Henley went back to his desk. There was a flush on his brow.
"Beat to a finish, and by a girl," he mused. "Here I've been thinking I had nothing to learn about trading, and she picks up one of my remnants and turns it over at a hundred per cent. profit as easy as knitting a pair of socks. If I'd lived a hundred years I'd never have thought about that shoe-shop."
CHAPTER XVI
Henley did not see Dixie Hart till a week had elapsed. He had started to drive over to Carlton one morning, when he passed her as she was mending a rail-fence round one of her fields which extended down to the road. She had on a sunbonnet and heavy gloves, and stood in a dense patch of prickly blackberry briers which reached to her shoulders.
"That work's too hard for you," Henley greeted her cordially. "I've done all sorts of jobs on a farm, from splitting rails to feeding a steam thresher, and they are picnics beside what you are now at."
"I believe you are right," she smiled, as she pushed back her bonnet and exposed her red face and neck. "But I had to do it; the pigs have rooted away the rotten rails next to the ground under these briers and got in to my turnips and potatoes.

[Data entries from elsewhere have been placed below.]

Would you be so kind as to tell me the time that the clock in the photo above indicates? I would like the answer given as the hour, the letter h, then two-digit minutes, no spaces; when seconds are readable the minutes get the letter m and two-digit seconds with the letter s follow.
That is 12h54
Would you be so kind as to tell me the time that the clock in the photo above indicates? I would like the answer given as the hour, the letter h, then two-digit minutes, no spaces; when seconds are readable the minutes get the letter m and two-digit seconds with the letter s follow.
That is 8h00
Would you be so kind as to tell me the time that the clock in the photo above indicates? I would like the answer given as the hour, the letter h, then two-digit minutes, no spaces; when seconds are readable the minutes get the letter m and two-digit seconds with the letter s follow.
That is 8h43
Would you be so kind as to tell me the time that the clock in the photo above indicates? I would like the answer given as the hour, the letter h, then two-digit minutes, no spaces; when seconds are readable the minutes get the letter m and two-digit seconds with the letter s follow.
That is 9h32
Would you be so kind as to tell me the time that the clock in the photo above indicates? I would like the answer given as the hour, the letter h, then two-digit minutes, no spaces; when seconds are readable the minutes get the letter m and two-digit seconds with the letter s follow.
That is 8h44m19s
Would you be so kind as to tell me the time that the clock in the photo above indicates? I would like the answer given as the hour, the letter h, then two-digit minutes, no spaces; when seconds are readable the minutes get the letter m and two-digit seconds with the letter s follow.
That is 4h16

But I've nearly finished, thank goodness."
"I'm off for Carlton," he informed her. "I go every day or so now on business. Is there anything I can do for you over there?"
"There really is, Alfred." She parted the clinging briers and came quite close to him in one of the fence corners which was infested with the wild growth. She had drawn off her gloves, and now thrust a pink hand into her pocket and got out a handkerchief, in a corner of which were tied some coins. "I want you to step into the book-store and get me a Second Reader—the sort they use in the public schools over there. It's for little Joe. I'm learning him to read, and he's doing it as fast as a dog can trot."
"I wish you'd let me pay for the book," Henley ventured, as she put the money into his hand. "You know I've got twenty-five dollars of your cash, anyway. That old cage wasn't worth anything."
"You mean I've got twenty-five dollars of your money," she retorted. "Why, I've been ashamed to look you in the face. I didn't act right about it, and I hardly know why I done it. As a friend to you I ought to have told you about the chance I saw and not set in to gain myself. I don't feel right about it. I'd rather you'd have it—I can't feel like it's mine. You'd made money out of all the other things, and you ought to have made a clean sweep of the whole job."
"You are forgetting two main things," he said, gravely, his eyes averted. "You forget that you paid me all I asked for the blame thing, and that if it hadn't been for you I'd not have been at the sale of the circus, anyway."
"You mean—" She flushed knowingly, and avoided his earnest gaze.
"That you stopped me that night, and kept me from doing the biggest fool thing a sensible man ever was guilty of. I've thanked you in my heart, Dixie, thousands and thousands of times. It would have ruined me for life, but you looked ahead and saw it and saved me."
"Oh, well, that's past and gone," Dixie said, touched by a certain new and deep quality in his voice. "I'll keep the money if you want me to. I really need it. Old Welborne got hopping mad at me for ousting his tenant, and simply rowed me up Salt River. Some day I may come to you for legal advice. I want you to look over the document he got me to sign. I want to know more about it than I do. There are too many 'aforesaids' and 'herebys' in it to suit me. I bought that farm with my eyes shut. I was so anxious to own land that I was willing to take the property on any terms. Welborne is getting to be like that old man in the fairy-book that stuck to the feller's neck and never could be shook off till he was made drunk. Welborne never touches a drop, you know, and so he'll stick till death claims him. I'm in an awful mess. I work like a slave from break of day till away after dark, and never seem to move a peg toward any sort of landing-place."
"You really ought to marry," Henley said. "That's exactly what you ought to do. There's many a good man in the world that is actually suffering for the need of the right sort of a helpmeet."
"You hit the nail on the head that whack," she said, quite seriously. "I know I'm better-looking now—when I'm fixed up, at least—than I will be ten years later; and I've got sense enough to know that old maids don't make natural-looking brides. No, I really ought to give the subject more thought. I ain't acting in a businesslike way about it. I ought to put myself on the market, but I let first one thing and then another interfere, and now it seems to be little Joe. I think I've got a sort of mother-love for him, Alfred. He works over in his field, and me in mine, and when it's twelve o'clock I get out my dinner-bucket and call to him, and we both go down to the spring and have a picnic. That's where I learn him to read. If old Pitman was to get on to it I reckon he'd raise a row. Joe fetches his pore little scraps of streak-o'-lean, streak-o'-fat bacon an' hoe-cake along, but I make 'im throw the stuff away. I don't know, but I believe I'd rather see that child's big, hungry eyes as I open that bucket than to be admired by the handsomest young man in the county. I don't know, though—I've never tried the young-man part."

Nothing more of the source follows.